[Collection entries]
- - - -

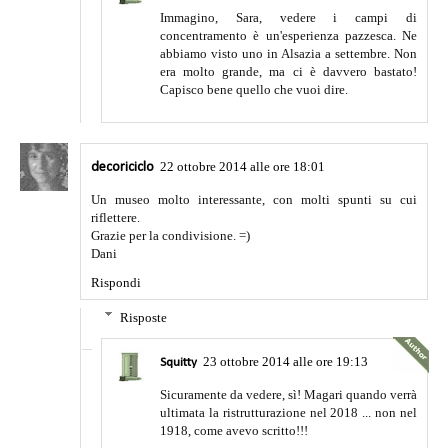
Immagino, Sara, vedere i campi di
concentramento è un'esperienza pazzesca. Ne
abbiamo visto uno in Alsazia a settembre. Non
era molto grande, ma ci è davvero bastato!
Capisco bene quello che vuoi dire.
22 ottobre 2014 alle ore 18:01
decoriciclo
Un museo molto interessante, con molti spunti su cui
riflettere.
Grazie per la condivisione. =)
Dani
Rispondi
Risposte
23 ottobre 2014 alle ore 19:13
Squitty
Sicuramente da vedere, sì! Magari quando verrà
ultimata la ristrutturazione nel 2018 ... non nel
1918, come avevo scritto!!!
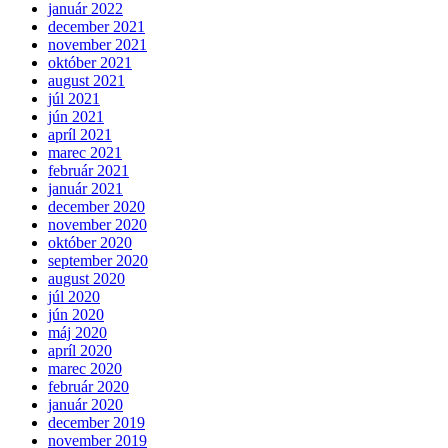
január 2022
december 2021
november 2021
október 2021
august 2021
júl 2021
jún 2021
apríl 2021
marec 2021
február 2021
január 2021
december 2020
november 2020
október 2020
september 2020
august 2020
júl 2020
jún 2020
máj 2020
apríl 2020
marec 2020
február 2020
január 2020
december 2019
november 2019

- - - -

> WORK TO COMPLETE: Please write out these lines again, substituting "novembre" for each "ottobre" and leaving everything else unchanged. Omit the pictures from your answer.

> SOLUTION TO THIS EXERCISE:
Immagino, Sara, vedere i campi di
concentramento è un'esperienza pazzesca. Ne
abbiamo visto uno in Alsazia a settembre. Non
era molto grande, ma ci è davvero bastato!
Capisco bene quello che vuoi dire.
22 novembre 2014 alle ore 18:01
decoriciclo
Un museo molto interessante, con molti spunti su cui
riflettere.
Grazie per la condivisione. =)
Dani
Rispondi
Risposte
23 novembre 2014 alle ore 19:13
Squitty
Sicuramente da vedere, sì! Magari quando verrà
ultimata la ristrutturazione nel 2018 ... non nel
1918, come avevo scritto!!!
január 2022
december 2021
november 2021
október 2021
august 2021
júl 2021
jún 2021
apríl 2021
marec 2021
február 2021
január 2021
december 2020
november 2020
október 2020
september 2020
august 2020
júl 2020
jún 2020
máj 2020
apríl 2020
marec 2020
február 2020
január 2020
december 2019
november 2019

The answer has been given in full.